**Try it:** An exact transcription is needed, beginning at the line with "Table 2. Neuroimaging" and ending at the last line of the listing, with pictures left out and nothing else added.

**The data:**
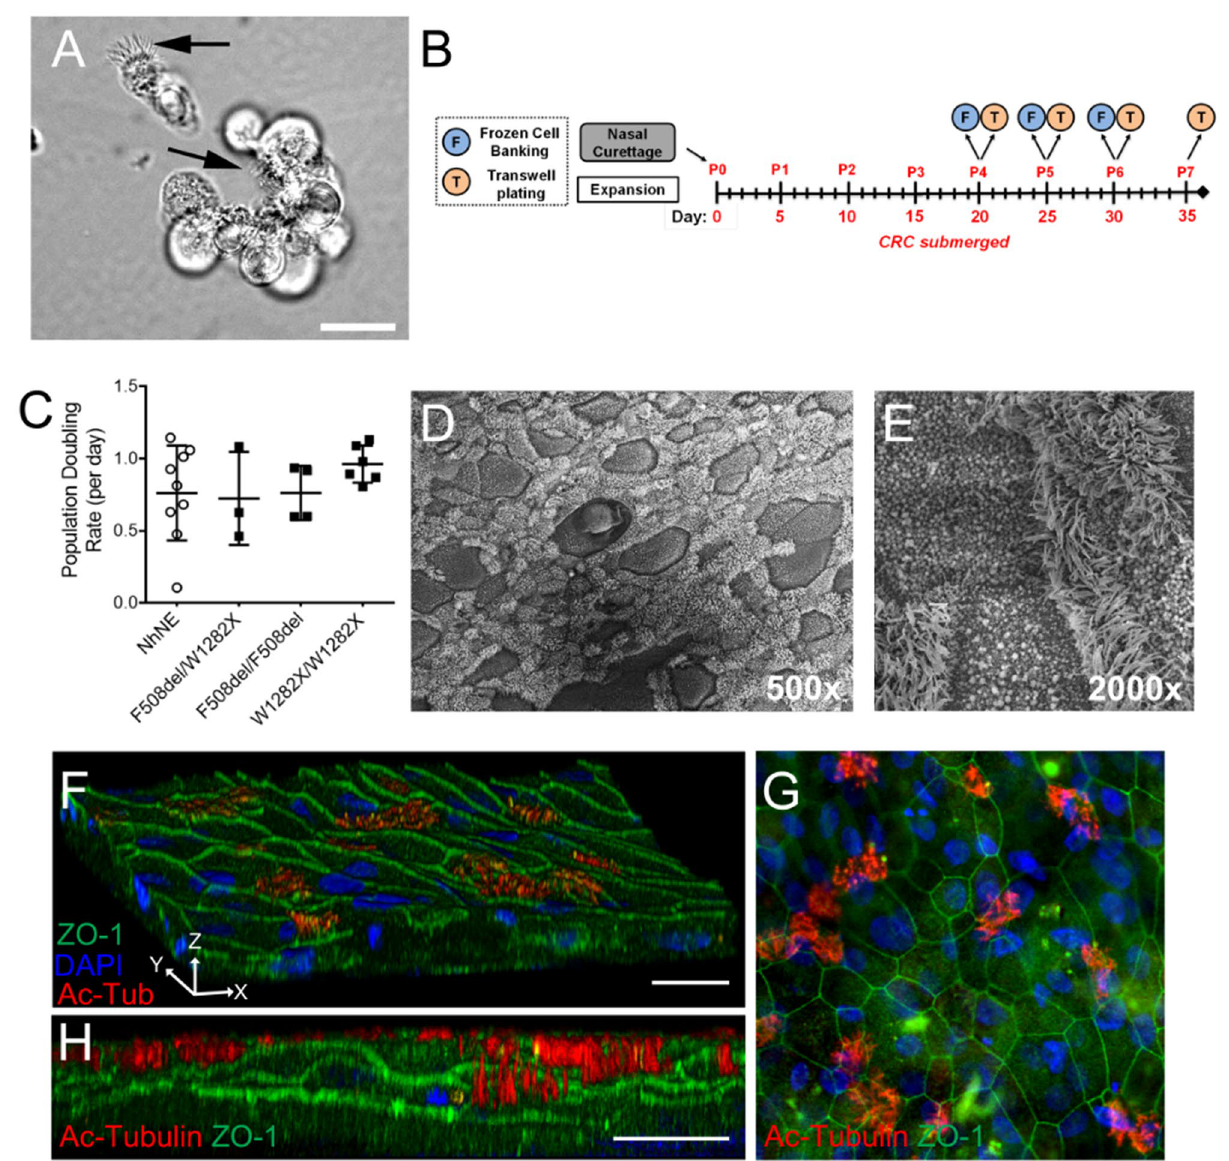
Figure 5. Expansion and differentiation of non-CF and CF nasal epithelial cells. ( A ) Ciliated cells (black arrows) are observed in freshly isolated CF nasal cultures by phase contrast microscopy. Bar, 20 μm. ( B ) Timeline for processing of nasal curettage samples showing frozen cell banking (F), plating for differentiation on Transwell permeable supports (T) or plating for expansion in FYRM submerged culture. Due to the small initial sample size, cells were not banked or plated for differentiation until P4. Cells beyond P7 are not typically used to generate differentiated cultures for experimental analysis. Detail related to culture on Transwells (T) is shown in Fig. 2. ( C ) Non-CF and CF nasal epithelial cells with 3 different genotypes had a comparable doubling time when cultured in CRC conditions. n = 3 – 6 wells for CF cells; doubling data for NhNE cells is from Fig. 2. ( D , E ) Cilia and mucus producing CF nasal epithelial cells as observed by scanning electron microscopy at 500x ( D ) and 2000x ( E ) magnification. ( F – H ) Immunofluorescence confocal microscopy of CF nasal airway cells showed tight junctions (green, ZO-1) and cilia (red, Ac-Tubulin). Nuclei were labeled with DAPI (blue). Bar, 20 μm ( F , H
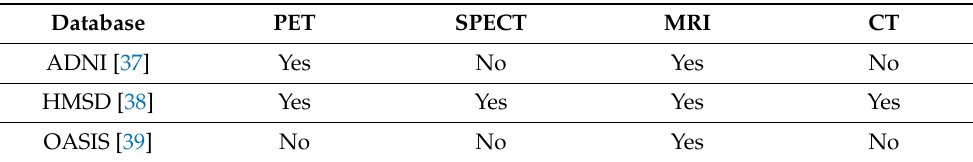
Table 2. Neuroimaging databases for Alzheimer’s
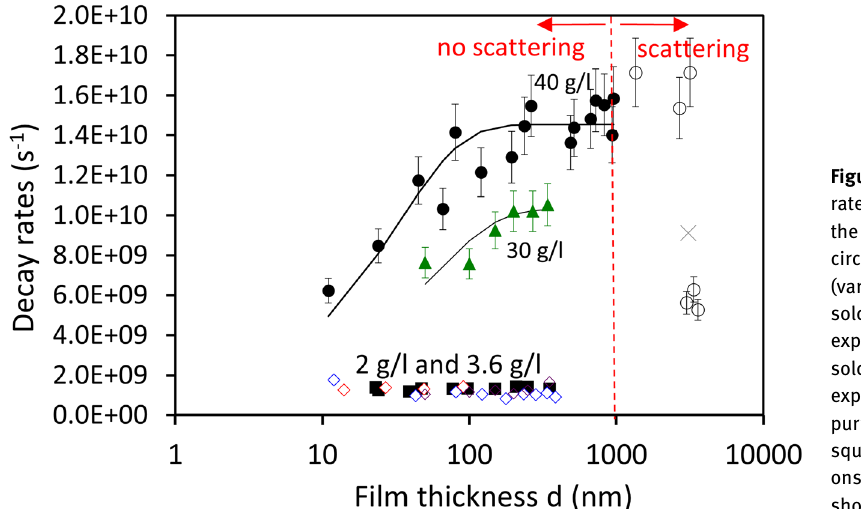
Figure4: (a)Experimentalemissionkineticsatlow ν =2g/landhigh ν =40g/ldyeconcentrationsandtheir fi tswithexponentialfunctions.(b) EmissionkineticsofHITC:PMMA fi lmsdepositedonglassatthe fi lmthicknessesrangingfrom d =15nmto d =364nmatlowdyeconcentration ν = 2 g / l (adopted from Ref. [28]) and from d = 11 nm to d = 957 nm at high dye concentration ν = 40 g / l .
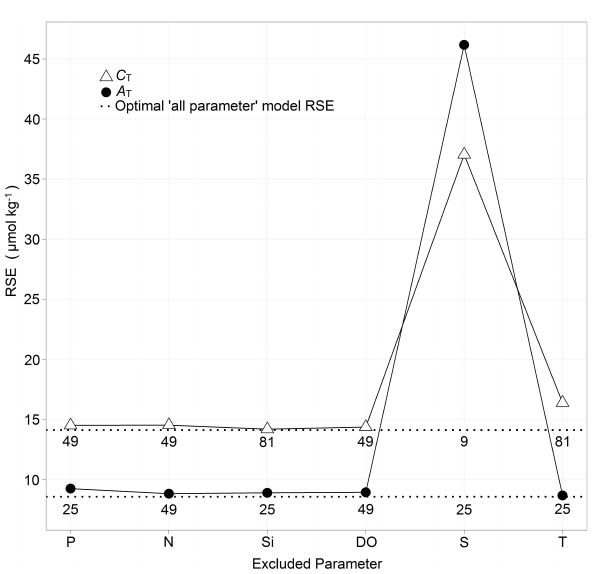
Fig. 6. RSE results for the C T (open triangles) and A T (black circles) SOMLO models when applied to the three independent datasets. Numbers under the dotted lines represents the optimal number of neurons to constrain the system. Excluded parameter rep- resents the variable not used in the SOMLO training and testing. Fig. 7. Optimal RSE values for (a) C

**Problem solution:**
Table 2. Neuroimaging databases for Alzheimer’s
Figure4: (a)Experimentalemissionkineticsatlow ν =2g/landhigh ν =40g/ldyeconcentrationsandtheir fi tswithexponentialfunctions.(b) EmissionkineticsofHITC:PMMA fi lmsdepositedonglassatthe fi lmthicknessesrangingfrom d =15nmto d =364nmatlowdyeconcentration ν = 2 g / l (adopted from Ref. [28]) and from d = 11 nm to d = 957 nm at high dye concentration ν = 40 g / l .
Fig. 6. RSE results for the C T (open triangles) and A T (black circles) SOMLO models when applied to the three independent datasets. Numbers under the dotted lines represents the optimal number of neurons to constrain the system. Excluded parameter rep- resents the variable not used in the SOMLO training and testing. Fig. 7. Optimal RSE values for (a) C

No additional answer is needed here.